На мгновение Платову показалось, будто вблизи от майдана, в нескольких метрах от никем не охранявшихся входных крепостных ворот, на гребне волны появился какой-то черный предмет: лодка не лодка, баркас не баркас — и даже что-то белое мелькнуло на воде. Молния погасла, и в тот небольшой временной промежуток, что разделял ее погасший свет от грома, атаману даже померещился резкий и протяжный человеческий вопль, доносившийся из пучины. Будто два голоса, протяжный мужской и ужасом скованный женский, сплетаясь воедино, звали с отчаянием, убившим всякую надежду:
— Лю-ю-ди, спасите, по-ги-баем! — Но рявкнул гром, и этот крик, наполненный нечеловеческой мукой, мгновенно стих. «Показалось вроде бы», — с нарастающим беспокойством подумал Матвей Иванович. Он все-таки сделал шаг к окну, откинул на белой раме тугую щеколду и распахнул форточку. Дождь остервенело бил в стекла и стены войсковой канцелярии, булькал в лужах и рвах, залитых водой, полосовал бесновавшиеся волны. Кромешная тьма со всех сторон обволакивала окружающий мир, поглощая все живое, и даже зоркие атаманские глаза ничего не в состоянии были рассмотреть. Но вот ослабли на какие-то мгновения порывы холодного ветра, и опять, уже совершенно явственно, раздался новый вопль отчаяния.
— Лю-ю-ди, спасите! Утопаем! Лю-ю-ди! — звал на этот раз уже один только мужской голос. Новая, но уже не яркая, а хлипкая молния всего лишь на миг разодрала кромешную ночь, но этого мига оказалось достаточно, чтобы увидел Платов кусок берега и фигурки людей, бегающих у самого обреза воды. Он захлопнул форточку, схватил позолоченный колокольчик. Через минуты две на яростный звон вбежал с выпученными от испуга глазами заспанный и малость осовевший от выпитого накануне вина денщик. Из-под низко нахлобученной на хмельные глаза высокой барашковой шапки торчал хрящеватый нос.
— Чего изволите, ваше превосходительство?
— Спишь, пьяная морда! — остервенело завопил Платов. — Батогами завтра велю окрестить на майдане за то, что в таком виде на дежурство явился!

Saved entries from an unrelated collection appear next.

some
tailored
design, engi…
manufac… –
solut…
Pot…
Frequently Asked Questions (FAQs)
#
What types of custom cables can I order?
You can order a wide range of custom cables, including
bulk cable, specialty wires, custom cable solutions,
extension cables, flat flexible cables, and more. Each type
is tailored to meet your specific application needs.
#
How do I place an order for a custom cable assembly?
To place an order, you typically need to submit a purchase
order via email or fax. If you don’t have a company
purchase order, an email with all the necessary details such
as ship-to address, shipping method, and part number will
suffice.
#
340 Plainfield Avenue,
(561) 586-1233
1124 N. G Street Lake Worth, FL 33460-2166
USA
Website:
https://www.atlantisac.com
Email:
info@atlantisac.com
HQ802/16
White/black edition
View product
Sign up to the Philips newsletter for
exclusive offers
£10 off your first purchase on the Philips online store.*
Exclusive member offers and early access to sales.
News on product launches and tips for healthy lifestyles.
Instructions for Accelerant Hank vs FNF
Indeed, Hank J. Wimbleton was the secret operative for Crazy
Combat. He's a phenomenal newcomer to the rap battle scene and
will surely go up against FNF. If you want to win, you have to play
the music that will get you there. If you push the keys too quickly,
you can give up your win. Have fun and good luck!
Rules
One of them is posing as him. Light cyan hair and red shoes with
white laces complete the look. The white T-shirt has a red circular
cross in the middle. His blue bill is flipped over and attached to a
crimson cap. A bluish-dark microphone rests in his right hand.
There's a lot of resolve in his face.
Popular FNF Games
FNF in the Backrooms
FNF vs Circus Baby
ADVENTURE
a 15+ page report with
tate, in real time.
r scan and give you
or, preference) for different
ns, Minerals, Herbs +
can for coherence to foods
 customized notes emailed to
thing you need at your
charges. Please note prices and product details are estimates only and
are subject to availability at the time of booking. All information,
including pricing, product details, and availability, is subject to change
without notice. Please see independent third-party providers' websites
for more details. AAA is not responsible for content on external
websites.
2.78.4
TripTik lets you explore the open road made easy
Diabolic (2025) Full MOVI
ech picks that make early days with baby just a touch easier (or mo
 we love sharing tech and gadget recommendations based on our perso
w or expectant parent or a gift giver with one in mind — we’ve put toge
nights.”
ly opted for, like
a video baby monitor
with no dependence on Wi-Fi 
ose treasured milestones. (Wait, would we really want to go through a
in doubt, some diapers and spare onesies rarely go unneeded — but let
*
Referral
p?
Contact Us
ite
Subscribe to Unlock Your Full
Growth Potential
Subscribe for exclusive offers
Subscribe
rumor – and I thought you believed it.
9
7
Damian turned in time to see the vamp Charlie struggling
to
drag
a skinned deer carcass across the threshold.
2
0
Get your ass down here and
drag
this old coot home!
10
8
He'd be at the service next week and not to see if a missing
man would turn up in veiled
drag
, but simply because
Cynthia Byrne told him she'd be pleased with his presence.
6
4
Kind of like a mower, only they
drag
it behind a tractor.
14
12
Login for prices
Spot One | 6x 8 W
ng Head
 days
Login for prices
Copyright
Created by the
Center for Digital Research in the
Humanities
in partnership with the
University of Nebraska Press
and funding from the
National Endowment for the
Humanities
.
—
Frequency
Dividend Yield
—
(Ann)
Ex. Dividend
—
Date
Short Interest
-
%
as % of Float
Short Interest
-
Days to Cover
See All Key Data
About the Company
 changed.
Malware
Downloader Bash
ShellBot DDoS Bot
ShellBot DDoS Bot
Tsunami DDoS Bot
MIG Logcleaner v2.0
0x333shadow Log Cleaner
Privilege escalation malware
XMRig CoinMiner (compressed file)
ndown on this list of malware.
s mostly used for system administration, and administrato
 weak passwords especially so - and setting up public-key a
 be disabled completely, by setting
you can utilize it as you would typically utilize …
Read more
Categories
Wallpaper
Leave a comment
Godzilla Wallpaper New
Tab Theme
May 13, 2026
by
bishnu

— Виноват, ваше превосходительство, — пробормотал денщик. — Я как есть в самом здравии и форме, а если и употребил малость, так ведь опять же по вашему дозволению и по причине лихоманки. Вы же ведь сами велели нам, казакам, винным зельем от нее, проклятой, спасаться. Вот я и…
— Молчать, окаянный! — оборвал его Платов. — Не слышишь разве, люди у нашего берега тонут. Беги к полицейскому Онуфрию и вместе с ним скликай казаков на помощь. Может, поспеют еще. Вылетай отсюда, чтобы я и духа твоего не чуял боле. Всю атаманскую канцелярию водкой провонял, аспид несчастный.
— Сейчас, ваше превосходительство, — отозвался денщик. Он стремглав выбежал за порог атаманского кабинета, но тотчас же вернулся. — Дозвольте спросить, господин атаман, какого Онуфрия мне кликать? Того ли, что за сгоревшим ветряком живет, или того, что за майданом?
— Дурак! — вконец рассвирепел Матвей Иванович. — Сказано тебе, полицейского Онуфрия.
— Так ведь у нас при войсковой канцелярии всего два полицейских и есть, слава тебе господи! И обоих Онуфриями зовут, — невозмутимо доложил денщик.
— Тьфу ты, черт! — выругался атаман. — А ведь верно. Тащи того, что поближе, утонут ведь!
— Это значит Онуфрия Засыпкина, — пробормотал денщик, — того, что у майдана живет. — И он сломя голову кинулся в дверь.
— Чтобы через двадцать минут о поиске потерпевших мне сообщили! — строго крикнул вдогонку Платов. — Что за люди, почему здесь оказались, спасены или нет.
Тяжелые сапоги денщика гулко прошлепали по скользкому проулку. Платов, привыкший ничему не удивляться, уже спокойно прислушивался к ночным шумам. Шторм явно утихал, молнии перестали чертить небо, волны бились о берег уже не так часто. Будто иссякла сила у разбушевавшейся стихии. Как одинокий путник, оставивший позади себя большую часть пути и присевший отдохнуть, она тоже решила уйти на отдых, оставив в покое утомившихся черкасских казаков, давно уже спавших в своих куренях. Со стороны берега никаких криков о помощи больше не доносилось. Примерно через полчаса в приемную атамана ввалились оба полицейских чина Онуфрия, распатланный денщик и еще с пяток казаков, все вымокшие до нитки.
— Ваше превосходительство, господин атаман, — отрапортовал тот Онуфрий, что жил у майдана, — спасти гибнущих не удалось. Никого мы вблизи от берега не обнаружили… только вот. — И он протянул кусок черного дерева, насквозь пропитанный водой, перетянутый посередине витой красной проволокой.